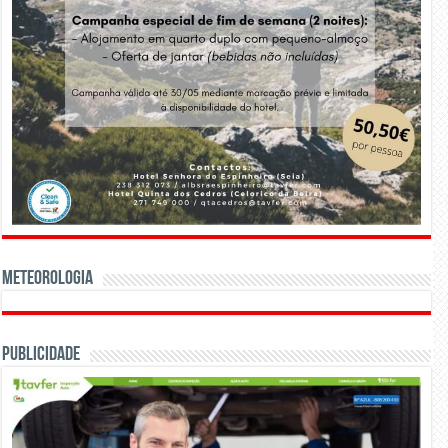
Meteorologia
Publicidade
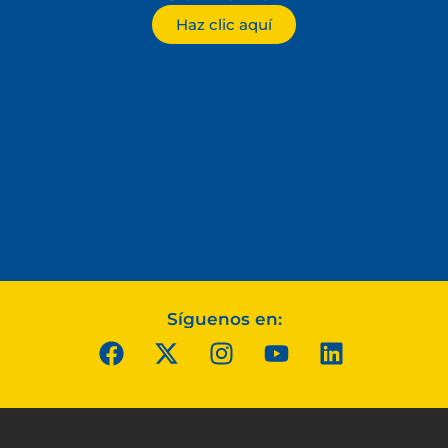
Haz clic aquí
Síguenos en:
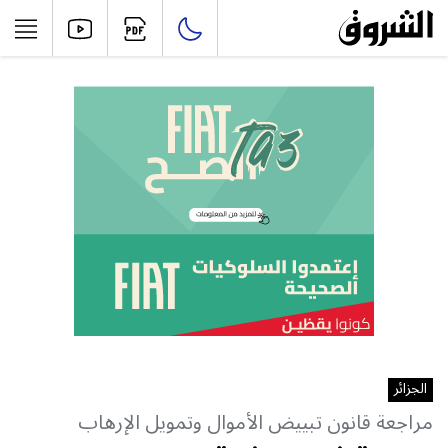
الجزائر
مراجعة قانون تبييض الأموال وتمويل الإرهاب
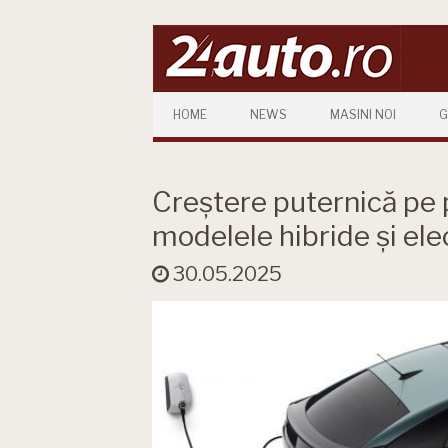
Skip to content
HOME
NEWS
MASINI NOI
G
Creștere puternică pe 
modelele hibride și ele
30.05.2025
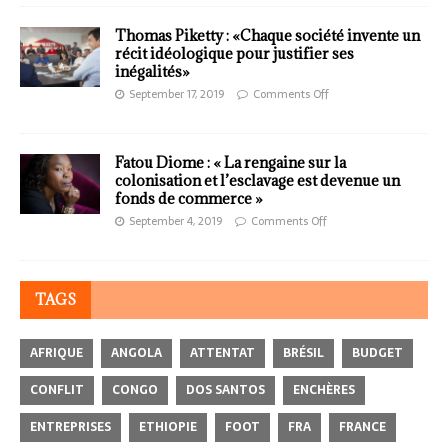
Thomas Piketty : «Chaque société invente un
récit idéologique pour justifier ses
inégalités»
September 17, 2019
Comments Off
Fatou Diome : « La rengaine sur la
colonisation et l’esclavage est devenue un
fonds de commerce »
September 4, 2019
Comments Off
TAGS
AFRIQUE
ANGOLA
ATTENTAT
BRÉSIL
BUDGET
CONFLIT
CONGO
DOS SANTOS
ENCHÈRES
ENTREPRISES
ETHIOPIE
FOOT
FRA
FRANCE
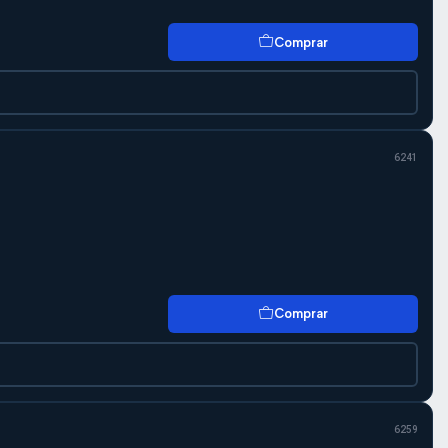
Comprar
6241
Comprar
6259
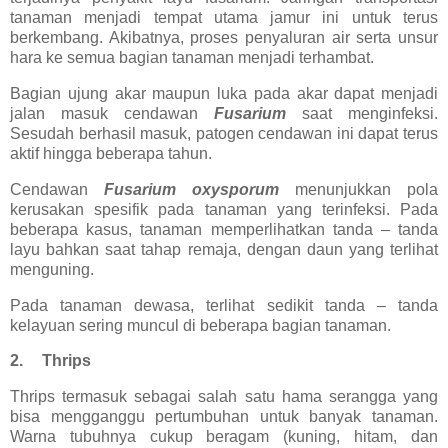
tanaman menjadi tempat utama jamur ini untuk terus
berkembang. Akibatnya, proses penyaluran air serta unsur
hara ke semua bagian tanaman menjadi terhambat.
Bagian ujung akar maupun luka pada akar dapat menjadi
jalan masuk cendawan
Fusarium
saat menginfeksi.
Sesudah berhasil masuk, patogen cendawan ini dapat terus
aktif hingga beberapa tahun.
Cendawan
Fusarium oxysporum
menunjukkan pola
kerusakan spesifik pada tanaman yang terinfeksi. Pada
beberapa kasus, tanaman memperlihatkan tanda – tanda
layu bahkan saat tahap remaja, dengan daun yang terlihat
menguning.
Pada tanaman dewasa, terlihat sedikit tanda – tanda
kelayuan sering muncul di beberapa bagian tanaman.
2.
Thrips
Thrips termasuk sebagai salah satu hama serangga yang
bisa mengganggu pertumbuhan untuk banyak tanaman.
Warna tubuhnya cukup beragam (kuning, hitam, dan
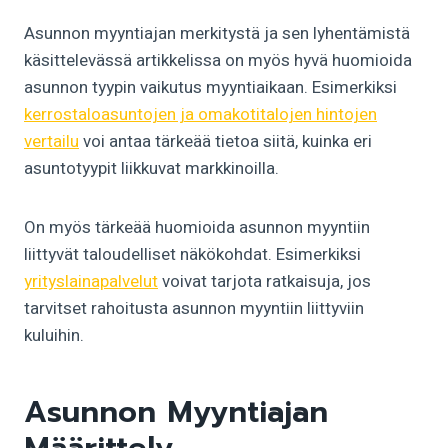
Asunnon myyntiajan merkitystä ja sen lyhentämistä
käsittelevässä artikkelissa on myös hyvä huomioida
asunnon tyypin vaikutus myyntiaikaan. Esimerkiksi
kerrostaloasuntojen ja omakotitalojen hintojen
vertailu
voi antaa tärkeää tietoa siitä, kuinka eri
asuntotyypit liikkuvat markkinoilla.
On myös tärkeää huomioida asunnon myyntiin
liittyvät taloudelliset näkökohdat. Esimerkiksi
yrityslainapalvelut
voivat tarjota ratkaisuja, jos
tarvitset rahoitusta asunnon myyntiin liittyviin
kuluihin.
Asunnon Myyntiajan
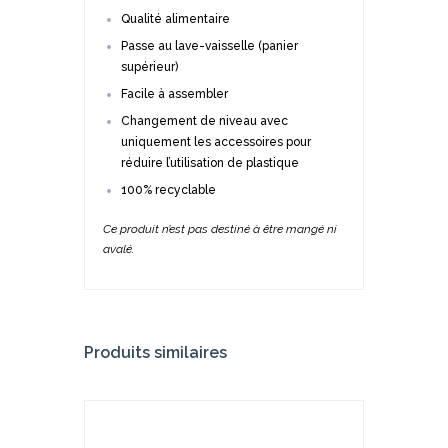
Qualité alimentaire
Passe au lave-vaisselle (panier
supérieur)
Facile à assembler
Changement de niveau avec
uniquement les accessoires pour
réduire l’utilisation de plastique
100% recyclable
Ce produit n’est pas destiné à être mangé ni
avalé.
Produits similaires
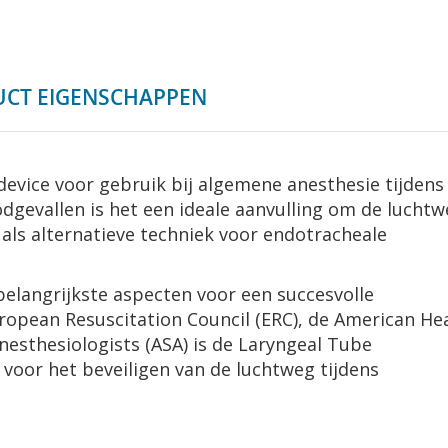
CT EIGENSCHAPPEN
device voor gebruik bij algemene anesthesie tijdens
dgevallen is het een ideale aanvulling om de lucht
 als alternatieve techniek voor endotracheale
belangrijkste aspecten voor een succesvolle
European Resuscitation Council (ERC), de American He
nesthesiologists (ASA) is de Laryngeal Tube
 voor het beveiligen van de luchtweg tijdens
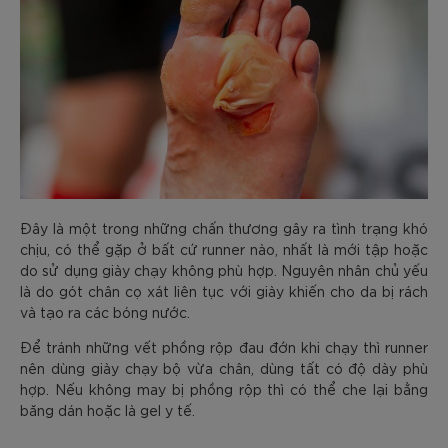
Đây là một trong những chấn thương gây ra tình trạng khó
chịu, có thể gặp ở bất cứ runner nào, nhất là mới tập hoặc
do sử dụng giày chạy không phù hợp. Nguyên nhân chủ yếu
là do gót chân cọ xát liên tục với giày khiến cho da bị rách
và tạo ra các bóng nước.
Để tránh những vết phồng rộp đau đớn khi chạy thì runner
nên dùng giày chạy bộ vừa chân, dùng tất có độ dày phù
hợp. Nếu không may bị phồng rộp thì có thể che lại bằng
băng dán hoặc là gel y tế.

Exercise directions ▸ Which lines in the material contain the word "tanda"? Pull each of them out.

Solution for this problem ▸
beberapa kasus, tanaman memperlihatkan tanda – tanda
Pada tanaman dewasa, terlihat sedikit tanda – tanda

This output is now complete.